The website has to choose to trust a given attestation provider. If Open Source Browser Attestation Provider X is known for freely handing out attestations then websites will just ignore them
The browser's self-attestation. This is tricky part to implement. I haven't looked at the WEI spec to see how this works, but ultimately it depends on code running on your machine identifying when it's been modified. In theory, you can modify the browser however you want, but it's likely that this code will be thoroughly obfuscated and regularly changing to make it hard to reverse engineer. In addition, there are CPU level systems like Intel SGX that provide secure enclaves to run code and a remote entity can verify that the code that ran in SGX was the same code that the remote entity intended to run.
If you're on iOS or Android, there's already strong OS level protections that a browser attestation can plugin to (like SafetyNet.)
Every time somebody calls this "web of trust" I feel the need to remind that really Web of Trust is a system of, well, decentralized manual trust, like with PGP. Like in Retroshare or Freenet for some people.
Every such attempt at replacing the actually relevant meaning of a thing which is still good and needed is suspicious.
We had the dominance of Microsoft with IE back in the day. They made sure that the web was being kept back. Google is doing the same now, even though people have been shouting that they'd never do that. Here we are..

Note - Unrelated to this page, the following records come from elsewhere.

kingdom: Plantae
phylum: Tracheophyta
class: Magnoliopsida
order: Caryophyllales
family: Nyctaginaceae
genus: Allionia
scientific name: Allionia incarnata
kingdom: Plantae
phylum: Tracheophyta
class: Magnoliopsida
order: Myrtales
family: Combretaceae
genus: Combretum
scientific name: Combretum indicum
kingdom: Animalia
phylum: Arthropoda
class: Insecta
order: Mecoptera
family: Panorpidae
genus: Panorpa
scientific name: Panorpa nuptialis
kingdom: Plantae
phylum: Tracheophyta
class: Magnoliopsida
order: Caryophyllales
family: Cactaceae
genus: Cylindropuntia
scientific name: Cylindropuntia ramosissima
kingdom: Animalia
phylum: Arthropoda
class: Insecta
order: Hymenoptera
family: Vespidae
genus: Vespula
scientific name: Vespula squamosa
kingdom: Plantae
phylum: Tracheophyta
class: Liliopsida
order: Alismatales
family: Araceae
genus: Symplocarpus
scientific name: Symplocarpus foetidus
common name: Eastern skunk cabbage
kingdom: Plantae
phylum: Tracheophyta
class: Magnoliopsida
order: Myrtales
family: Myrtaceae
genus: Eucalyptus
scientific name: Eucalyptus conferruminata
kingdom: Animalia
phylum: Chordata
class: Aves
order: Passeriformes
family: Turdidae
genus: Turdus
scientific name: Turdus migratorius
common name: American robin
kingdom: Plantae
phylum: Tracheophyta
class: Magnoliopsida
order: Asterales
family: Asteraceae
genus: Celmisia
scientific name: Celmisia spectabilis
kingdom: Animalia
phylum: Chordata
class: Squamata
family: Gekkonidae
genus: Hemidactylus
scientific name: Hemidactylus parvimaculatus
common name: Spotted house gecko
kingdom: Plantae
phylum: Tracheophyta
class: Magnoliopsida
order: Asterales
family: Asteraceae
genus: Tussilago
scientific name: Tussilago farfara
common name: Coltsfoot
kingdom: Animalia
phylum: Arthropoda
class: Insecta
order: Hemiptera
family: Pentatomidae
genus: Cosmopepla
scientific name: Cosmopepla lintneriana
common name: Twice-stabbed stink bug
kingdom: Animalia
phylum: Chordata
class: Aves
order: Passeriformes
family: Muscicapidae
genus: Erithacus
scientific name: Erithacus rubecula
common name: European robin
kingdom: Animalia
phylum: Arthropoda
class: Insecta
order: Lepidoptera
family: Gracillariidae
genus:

Once entities like tax authorities require it for filing your taxes (or any other thing you absolutely have to do), that's not really an option any more.
I use Youtube a lot on Librewolf, which probably isn't going to be very trusted.. Hoping i don't get booted off of sites i usually use like YT.
It was time to switch to Invidious anyway.
Which will stop working once this is implemented, since it doesn't use a trusted browser to access YT. As will any kind of automated access. Search engine bots, archive crawlers, third party apps... anything websites don't like or know won't be able to access them anymore.